• _YOUR GOAL_
Below are the records. Retype exactly the lines between the lines holding "News Feature" and "The weeks passed", inclusive.
++++ DATA FOR THE TASK ++++
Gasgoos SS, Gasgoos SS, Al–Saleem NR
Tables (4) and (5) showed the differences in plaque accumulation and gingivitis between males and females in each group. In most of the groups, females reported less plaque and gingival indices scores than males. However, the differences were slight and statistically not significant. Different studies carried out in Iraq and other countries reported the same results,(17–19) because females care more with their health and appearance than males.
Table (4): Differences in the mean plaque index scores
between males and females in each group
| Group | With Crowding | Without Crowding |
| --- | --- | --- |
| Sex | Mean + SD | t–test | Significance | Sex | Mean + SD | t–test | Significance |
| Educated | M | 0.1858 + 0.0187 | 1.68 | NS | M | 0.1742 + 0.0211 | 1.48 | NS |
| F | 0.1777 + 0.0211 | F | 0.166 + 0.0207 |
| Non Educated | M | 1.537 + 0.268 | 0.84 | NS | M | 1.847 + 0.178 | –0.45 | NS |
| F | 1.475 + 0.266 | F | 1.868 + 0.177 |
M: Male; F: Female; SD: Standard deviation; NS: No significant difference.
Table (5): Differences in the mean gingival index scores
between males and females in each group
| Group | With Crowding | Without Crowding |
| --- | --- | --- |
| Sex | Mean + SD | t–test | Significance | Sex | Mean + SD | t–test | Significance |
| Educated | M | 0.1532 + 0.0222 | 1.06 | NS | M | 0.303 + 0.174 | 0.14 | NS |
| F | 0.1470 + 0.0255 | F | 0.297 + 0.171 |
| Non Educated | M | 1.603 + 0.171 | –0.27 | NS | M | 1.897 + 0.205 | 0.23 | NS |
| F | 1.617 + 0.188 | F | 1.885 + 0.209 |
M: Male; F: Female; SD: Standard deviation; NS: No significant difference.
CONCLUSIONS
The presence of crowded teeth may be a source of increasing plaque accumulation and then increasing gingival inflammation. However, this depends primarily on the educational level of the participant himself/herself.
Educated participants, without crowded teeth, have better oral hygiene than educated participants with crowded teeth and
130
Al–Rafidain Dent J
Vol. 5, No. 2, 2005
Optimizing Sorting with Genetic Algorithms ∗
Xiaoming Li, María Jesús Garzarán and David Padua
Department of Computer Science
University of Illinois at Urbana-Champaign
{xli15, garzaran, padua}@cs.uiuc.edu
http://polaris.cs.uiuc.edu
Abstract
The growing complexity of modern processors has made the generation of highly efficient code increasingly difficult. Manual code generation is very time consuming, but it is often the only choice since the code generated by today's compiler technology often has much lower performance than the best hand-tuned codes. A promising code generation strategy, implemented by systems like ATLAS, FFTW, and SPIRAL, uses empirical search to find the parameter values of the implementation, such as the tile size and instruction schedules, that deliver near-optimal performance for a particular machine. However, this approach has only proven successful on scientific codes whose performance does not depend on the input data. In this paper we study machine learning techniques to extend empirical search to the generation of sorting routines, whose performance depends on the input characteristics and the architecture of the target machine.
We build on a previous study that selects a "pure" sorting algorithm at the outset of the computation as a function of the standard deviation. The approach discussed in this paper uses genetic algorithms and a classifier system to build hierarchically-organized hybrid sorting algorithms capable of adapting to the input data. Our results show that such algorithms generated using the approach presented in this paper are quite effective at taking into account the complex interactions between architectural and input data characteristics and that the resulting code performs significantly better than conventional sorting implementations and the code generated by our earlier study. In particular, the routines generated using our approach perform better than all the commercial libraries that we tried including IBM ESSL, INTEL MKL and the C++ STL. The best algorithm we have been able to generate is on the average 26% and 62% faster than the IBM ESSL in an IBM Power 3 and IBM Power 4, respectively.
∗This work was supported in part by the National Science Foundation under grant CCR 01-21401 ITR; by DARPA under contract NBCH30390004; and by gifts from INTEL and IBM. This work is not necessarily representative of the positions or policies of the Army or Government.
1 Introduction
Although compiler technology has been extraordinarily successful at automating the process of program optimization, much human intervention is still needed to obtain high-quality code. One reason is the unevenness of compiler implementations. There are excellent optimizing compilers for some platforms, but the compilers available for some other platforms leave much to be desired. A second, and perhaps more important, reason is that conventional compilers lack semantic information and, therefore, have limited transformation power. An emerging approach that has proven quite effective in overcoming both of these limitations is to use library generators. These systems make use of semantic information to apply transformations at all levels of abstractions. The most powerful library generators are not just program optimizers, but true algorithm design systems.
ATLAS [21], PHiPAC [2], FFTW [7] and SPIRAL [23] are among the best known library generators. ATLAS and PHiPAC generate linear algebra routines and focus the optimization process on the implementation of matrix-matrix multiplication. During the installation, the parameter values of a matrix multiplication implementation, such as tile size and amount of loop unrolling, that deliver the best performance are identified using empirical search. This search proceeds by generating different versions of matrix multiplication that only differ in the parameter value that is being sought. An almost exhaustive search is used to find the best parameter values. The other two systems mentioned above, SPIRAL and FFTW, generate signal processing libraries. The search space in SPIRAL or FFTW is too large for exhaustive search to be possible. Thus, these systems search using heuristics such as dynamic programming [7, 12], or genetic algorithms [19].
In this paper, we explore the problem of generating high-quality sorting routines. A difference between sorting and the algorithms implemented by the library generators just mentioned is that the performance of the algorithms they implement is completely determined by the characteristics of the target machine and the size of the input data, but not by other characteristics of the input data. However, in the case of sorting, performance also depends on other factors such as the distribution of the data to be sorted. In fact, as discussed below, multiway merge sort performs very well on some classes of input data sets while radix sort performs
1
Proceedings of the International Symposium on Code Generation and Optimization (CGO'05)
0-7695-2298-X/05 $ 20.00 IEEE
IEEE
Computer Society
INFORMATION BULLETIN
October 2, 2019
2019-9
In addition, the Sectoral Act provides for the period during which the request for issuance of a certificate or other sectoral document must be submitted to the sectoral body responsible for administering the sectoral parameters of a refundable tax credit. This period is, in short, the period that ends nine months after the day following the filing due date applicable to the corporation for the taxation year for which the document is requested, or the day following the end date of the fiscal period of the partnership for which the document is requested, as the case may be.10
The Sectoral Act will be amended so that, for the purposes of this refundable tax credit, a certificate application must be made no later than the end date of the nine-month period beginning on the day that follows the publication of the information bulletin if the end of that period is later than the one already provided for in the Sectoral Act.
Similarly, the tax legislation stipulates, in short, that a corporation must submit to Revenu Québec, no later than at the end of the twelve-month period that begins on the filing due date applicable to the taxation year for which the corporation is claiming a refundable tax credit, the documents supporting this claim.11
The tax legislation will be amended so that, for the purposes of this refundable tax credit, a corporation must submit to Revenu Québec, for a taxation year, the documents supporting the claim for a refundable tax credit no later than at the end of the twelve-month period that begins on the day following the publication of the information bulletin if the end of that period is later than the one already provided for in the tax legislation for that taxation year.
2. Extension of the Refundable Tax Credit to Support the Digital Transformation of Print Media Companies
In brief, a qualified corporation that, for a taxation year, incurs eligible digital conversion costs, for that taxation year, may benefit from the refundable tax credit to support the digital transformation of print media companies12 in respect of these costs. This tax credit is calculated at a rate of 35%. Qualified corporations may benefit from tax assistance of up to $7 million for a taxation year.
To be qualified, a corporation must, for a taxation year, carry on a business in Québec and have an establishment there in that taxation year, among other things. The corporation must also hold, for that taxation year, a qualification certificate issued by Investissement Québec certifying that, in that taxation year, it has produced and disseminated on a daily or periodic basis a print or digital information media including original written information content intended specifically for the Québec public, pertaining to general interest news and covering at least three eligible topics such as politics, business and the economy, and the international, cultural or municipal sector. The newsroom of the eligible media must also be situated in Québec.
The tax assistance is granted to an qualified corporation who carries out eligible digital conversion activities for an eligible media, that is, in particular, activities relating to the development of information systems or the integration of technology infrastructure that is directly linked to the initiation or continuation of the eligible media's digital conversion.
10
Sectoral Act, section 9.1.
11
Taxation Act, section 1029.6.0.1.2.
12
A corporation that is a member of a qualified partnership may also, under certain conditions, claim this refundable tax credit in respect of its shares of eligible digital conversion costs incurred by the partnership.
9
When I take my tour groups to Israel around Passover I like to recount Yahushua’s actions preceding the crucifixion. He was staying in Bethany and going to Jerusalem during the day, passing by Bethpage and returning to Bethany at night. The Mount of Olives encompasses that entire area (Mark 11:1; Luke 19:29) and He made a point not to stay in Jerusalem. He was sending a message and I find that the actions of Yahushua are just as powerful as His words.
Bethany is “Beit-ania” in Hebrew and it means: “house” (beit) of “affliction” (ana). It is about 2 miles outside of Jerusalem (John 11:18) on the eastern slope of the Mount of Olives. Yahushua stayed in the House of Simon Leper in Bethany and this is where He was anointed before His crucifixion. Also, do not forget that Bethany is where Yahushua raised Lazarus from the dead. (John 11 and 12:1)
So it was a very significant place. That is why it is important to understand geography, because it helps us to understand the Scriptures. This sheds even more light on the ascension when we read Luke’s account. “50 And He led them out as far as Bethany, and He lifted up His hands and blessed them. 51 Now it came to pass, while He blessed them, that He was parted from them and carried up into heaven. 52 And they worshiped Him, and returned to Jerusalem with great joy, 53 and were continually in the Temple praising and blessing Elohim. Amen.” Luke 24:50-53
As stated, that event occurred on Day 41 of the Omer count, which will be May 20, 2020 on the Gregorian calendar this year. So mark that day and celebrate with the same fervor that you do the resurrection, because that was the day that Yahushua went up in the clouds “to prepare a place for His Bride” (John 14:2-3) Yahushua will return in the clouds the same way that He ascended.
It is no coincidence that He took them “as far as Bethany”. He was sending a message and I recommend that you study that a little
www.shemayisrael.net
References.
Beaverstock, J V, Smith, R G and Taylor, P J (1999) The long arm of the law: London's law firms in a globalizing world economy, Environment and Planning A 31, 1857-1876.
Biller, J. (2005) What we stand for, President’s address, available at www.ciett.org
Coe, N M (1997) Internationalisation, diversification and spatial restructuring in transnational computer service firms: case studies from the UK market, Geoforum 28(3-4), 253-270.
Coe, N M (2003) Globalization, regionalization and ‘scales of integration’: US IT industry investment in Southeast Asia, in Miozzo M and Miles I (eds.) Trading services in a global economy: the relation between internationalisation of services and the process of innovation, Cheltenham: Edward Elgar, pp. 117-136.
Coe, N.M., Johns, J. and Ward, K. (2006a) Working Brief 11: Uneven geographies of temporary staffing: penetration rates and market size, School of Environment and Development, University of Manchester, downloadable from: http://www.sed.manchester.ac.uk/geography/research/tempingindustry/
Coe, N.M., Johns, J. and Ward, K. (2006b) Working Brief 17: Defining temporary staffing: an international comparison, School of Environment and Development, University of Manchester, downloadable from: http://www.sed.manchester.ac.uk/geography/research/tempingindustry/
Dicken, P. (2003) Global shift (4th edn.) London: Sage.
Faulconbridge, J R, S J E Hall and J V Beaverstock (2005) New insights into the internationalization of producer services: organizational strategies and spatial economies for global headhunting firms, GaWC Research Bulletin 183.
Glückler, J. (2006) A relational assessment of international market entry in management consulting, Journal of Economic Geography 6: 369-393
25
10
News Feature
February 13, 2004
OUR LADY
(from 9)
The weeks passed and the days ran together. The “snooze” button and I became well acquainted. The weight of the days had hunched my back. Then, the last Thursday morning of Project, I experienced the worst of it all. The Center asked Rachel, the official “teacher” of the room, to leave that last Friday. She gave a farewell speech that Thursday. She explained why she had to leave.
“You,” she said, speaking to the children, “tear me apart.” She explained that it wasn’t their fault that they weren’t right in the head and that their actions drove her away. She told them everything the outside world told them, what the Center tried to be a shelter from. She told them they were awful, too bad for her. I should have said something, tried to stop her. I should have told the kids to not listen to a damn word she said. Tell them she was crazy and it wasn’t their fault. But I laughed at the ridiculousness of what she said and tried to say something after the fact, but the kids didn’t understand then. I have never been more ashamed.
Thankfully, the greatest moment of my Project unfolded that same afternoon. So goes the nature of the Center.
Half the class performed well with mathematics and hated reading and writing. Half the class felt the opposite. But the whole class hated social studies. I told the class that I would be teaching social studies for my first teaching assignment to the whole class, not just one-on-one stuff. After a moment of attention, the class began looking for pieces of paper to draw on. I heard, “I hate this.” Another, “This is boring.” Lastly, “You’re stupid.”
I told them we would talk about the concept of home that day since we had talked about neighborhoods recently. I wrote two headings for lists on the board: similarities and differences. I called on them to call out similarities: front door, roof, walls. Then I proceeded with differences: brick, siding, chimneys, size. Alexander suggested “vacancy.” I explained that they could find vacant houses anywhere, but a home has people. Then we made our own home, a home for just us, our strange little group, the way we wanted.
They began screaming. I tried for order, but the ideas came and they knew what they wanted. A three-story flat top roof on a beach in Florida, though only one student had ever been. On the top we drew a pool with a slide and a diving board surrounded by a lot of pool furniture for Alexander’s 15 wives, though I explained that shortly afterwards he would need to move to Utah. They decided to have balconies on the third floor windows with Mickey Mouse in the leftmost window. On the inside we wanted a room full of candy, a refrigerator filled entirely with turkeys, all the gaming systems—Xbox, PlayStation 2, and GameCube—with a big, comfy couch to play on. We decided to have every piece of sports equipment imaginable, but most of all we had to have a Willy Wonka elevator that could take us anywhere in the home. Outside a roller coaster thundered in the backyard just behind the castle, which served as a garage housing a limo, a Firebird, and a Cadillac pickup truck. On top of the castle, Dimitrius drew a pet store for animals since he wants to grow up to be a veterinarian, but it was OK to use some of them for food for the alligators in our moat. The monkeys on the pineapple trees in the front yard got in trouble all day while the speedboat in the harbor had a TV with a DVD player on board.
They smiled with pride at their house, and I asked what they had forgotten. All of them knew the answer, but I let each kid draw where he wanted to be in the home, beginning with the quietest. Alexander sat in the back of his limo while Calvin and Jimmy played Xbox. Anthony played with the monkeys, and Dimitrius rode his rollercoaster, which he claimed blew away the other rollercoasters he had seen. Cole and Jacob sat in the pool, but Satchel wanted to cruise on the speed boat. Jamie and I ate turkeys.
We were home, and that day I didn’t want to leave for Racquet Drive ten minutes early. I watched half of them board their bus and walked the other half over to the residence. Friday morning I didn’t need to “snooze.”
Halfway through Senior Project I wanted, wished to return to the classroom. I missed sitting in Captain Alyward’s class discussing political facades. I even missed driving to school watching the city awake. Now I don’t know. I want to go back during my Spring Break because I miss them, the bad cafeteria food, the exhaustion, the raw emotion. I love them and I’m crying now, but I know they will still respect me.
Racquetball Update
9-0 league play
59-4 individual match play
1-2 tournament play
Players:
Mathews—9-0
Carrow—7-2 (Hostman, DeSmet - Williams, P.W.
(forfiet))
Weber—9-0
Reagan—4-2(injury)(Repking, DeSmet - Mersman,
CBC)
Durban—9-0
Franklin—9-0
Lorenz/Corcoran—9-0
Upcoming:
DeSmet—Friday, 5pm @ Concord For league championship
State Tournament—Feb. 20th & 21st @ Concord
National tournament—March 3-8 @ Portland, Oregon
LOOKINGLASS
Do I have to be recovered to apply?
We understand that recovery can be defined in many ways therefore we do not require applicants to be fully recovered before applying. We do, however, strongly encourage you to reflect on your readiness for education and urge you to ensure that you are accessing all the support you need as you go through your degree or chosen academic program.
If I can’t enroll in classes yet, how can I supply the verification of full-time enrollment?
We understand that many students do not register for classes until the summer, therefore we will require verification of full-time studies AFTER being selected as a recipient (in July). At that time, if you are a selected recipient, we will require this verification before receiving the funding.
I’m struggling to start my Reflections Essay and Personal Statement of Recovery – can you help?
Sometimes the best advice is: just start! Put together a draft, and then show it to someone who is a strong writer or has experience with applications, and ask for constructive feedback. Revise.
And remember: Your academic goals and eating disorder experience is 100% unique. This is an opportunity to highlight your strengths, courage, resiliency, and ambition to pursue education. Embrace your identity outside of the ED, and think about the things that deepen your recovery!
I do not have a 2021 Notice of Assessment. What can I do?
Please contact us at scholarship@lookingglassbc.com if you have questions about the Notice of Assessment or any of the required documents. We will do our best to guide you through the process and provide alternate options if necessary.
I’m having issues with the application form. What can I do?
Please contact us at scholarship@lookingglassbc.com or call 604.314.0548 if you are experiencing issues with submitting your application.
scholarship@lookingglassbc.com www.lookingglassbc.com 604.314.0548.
++++
• _RESULT FOR THIS EXERCISE_
News Feature
February 13, 2004
OUR LADY
(from 9)
The weeks passed and the days ran together. The “snooze” button and I became well acquainted. The weight of the days had hunched my back. Then, the last Thursday morning of Project, I experienced the worst of it all. The Center asked Rachel, the official “teacher” of the room, to leave that last Friday. She gave a farewell speech that Thursday. She explained why she had to leave.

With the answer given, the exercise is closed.